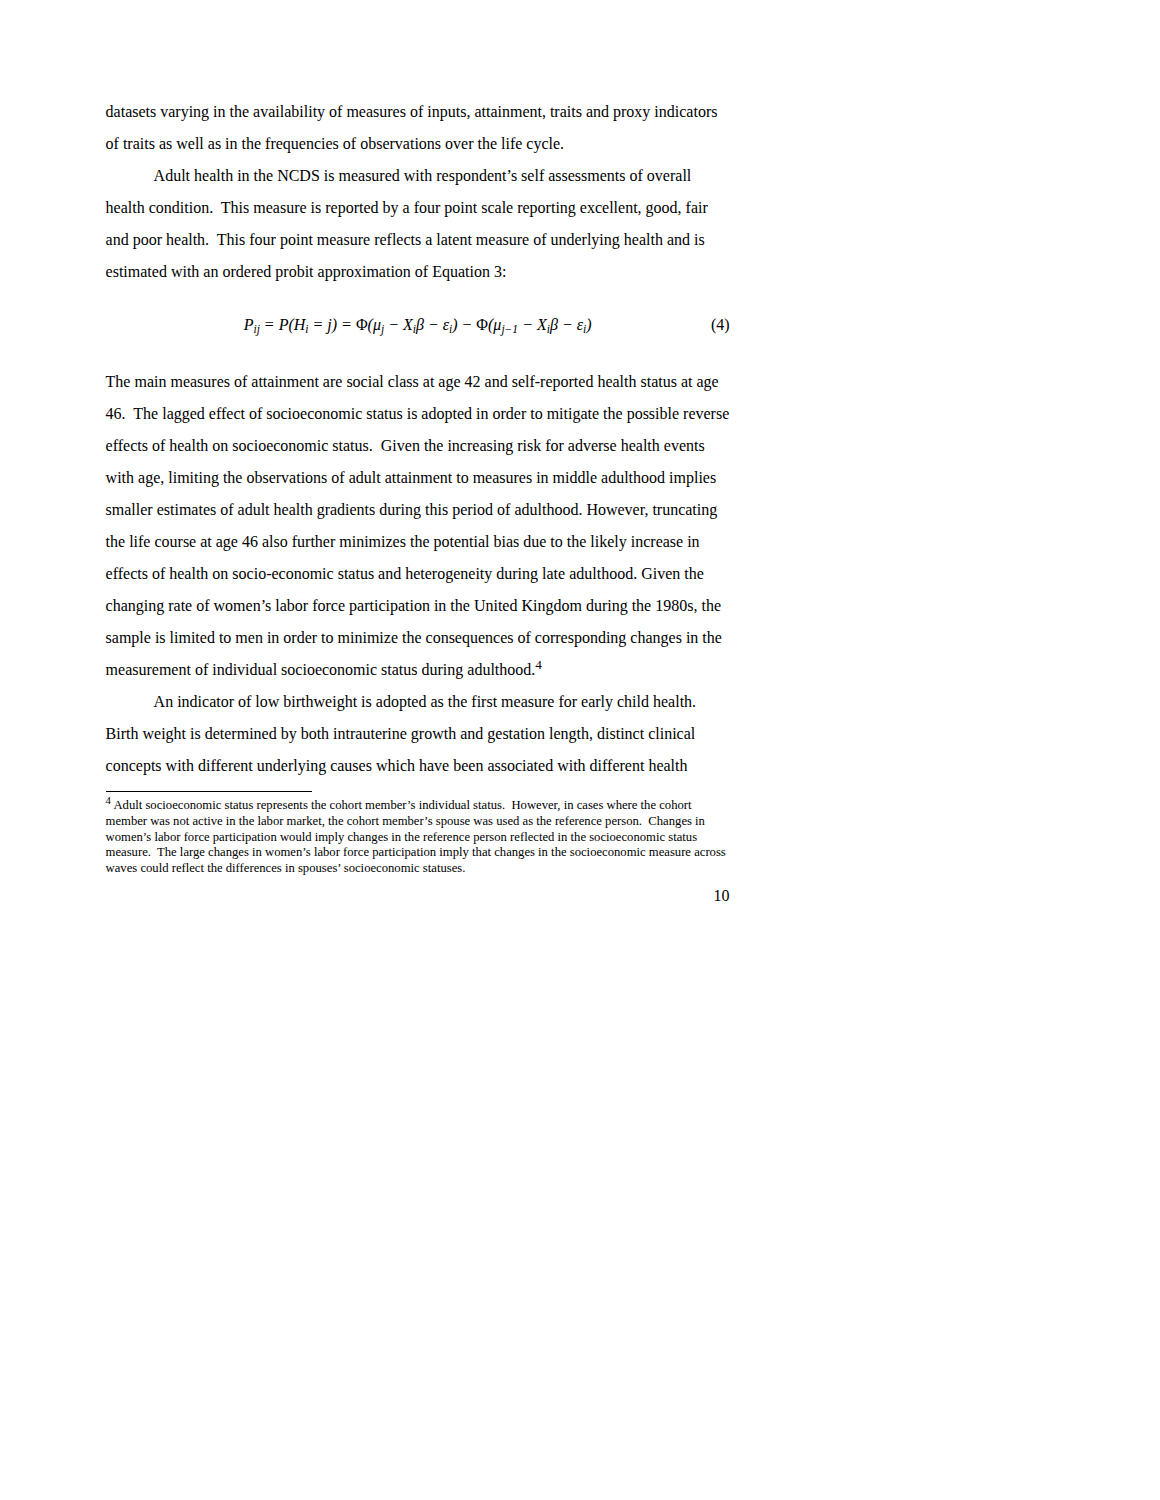datasets varying in the availability of measures of inputs, attainment, traits and proxy indicators of traits as well as in the frequencies of observations over the life cycle.
Adult health in the NCDS is measured with respondent’s self assessments of overall health condition. This measure is reported by a four point scale reporting excellent, good, fair and poor health. This four point measure reflects a latent measure of underlying health and is estimated with an ordered probit approximation of Equation 3:
Pij = P(Hi = j) = Φ(μj − Xiβ − εi) − Φ(μj−1 − Xiβ − εi) (4)
The main measures of attainment are social class at age 42 and self-reported health status at age 46. The lagged effect of socioeconomic status is adopted in order to mitigate the possible reverse effects of health on socioeconomic status. Given the increasing risk for adverse health events with age, limiting the observations of adult attainment to measures in middle adulthood implies smaller estimates of adult health gradients during this period of adulthood. However, truncating the life course at age 46 also further minimizes the potential bias due to the likely increase in effects of health on socio-economic status and heterogeneity during late adulthood. Given the changing rate of women’s labor force participation in the United Kingdom during the 1980s, the sample is limited to men in order to minimize the consequences of corresponding changes in the measurement of individual socioeconomic status during adulthood.4
An indicator of low birthweight is adopted as the first measure for early child health. Birth weight is determined by both intrauterine growth and gestation length, distinct clinical concepts with different underlying causes which have been associated with different health
4 Adult socioeconomic status represents the cohort member’s individual status. However, in cases where the cohort member was not active in the labor market, the cohort member’s spouse was used as the reference person. Changes in women’s labor force participation would imply changes in the reference person reflected in the socioeconomic status measure. The large changes in women’s labor force participation imply that changes in the socioeconomic measure across waves could reflect the differences in spouses’ socioeconomic statuses.
10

■ ACTIVITY
Retype exactly the lines above, from the one with "Adult health in" through the one with "An indicator of", inclusive.

■ WRITTEN RESPONSE
Adult health in the NCDS is measured with respondent’s self assessments of overall health condition. This measure is reported by a four point scale reporting excellent, good, fair and poor health. This four point measure reflects a latent measure of underlying health and is estimated with an ordered probit approximation of Equation 3:
Pij = P(Hi = j) = Φ(μj − Xiβ − εi) − Φ(μj−1 − Xiβ − εi) (4)
The main measures of attainment are social class at age 42 and self-reported health status at age 46. The lagged effect of socioeconomic status is adopted in order to mitigate the possible reverse effects of health on socioeconomic status. Given the increasing risk for adverse health events with age, limiting the observations of adult attainment to measures in middle adulthood implies smaller estimates of adult health gradients during this period of adulthood. However, truncating the life course at age 46 also further minimizes the potential bias due to the likely increase in effects of health on socio-economic status and heterogeneity during late adulthood. Given the changing rate of women’s labor force participation in the United Kingdom during the 1980s, the sample is limited to men in order to minimize the consequences of corresponding changes in the measurement of individual socioeconomic status during adulthood.4
An indicator of low birthweight is adopted as the first measure for early child health. Birth weight is determined by both intrauterine growth and gestation length, distinct clinical concepts with different underlying causes which have been associated with different health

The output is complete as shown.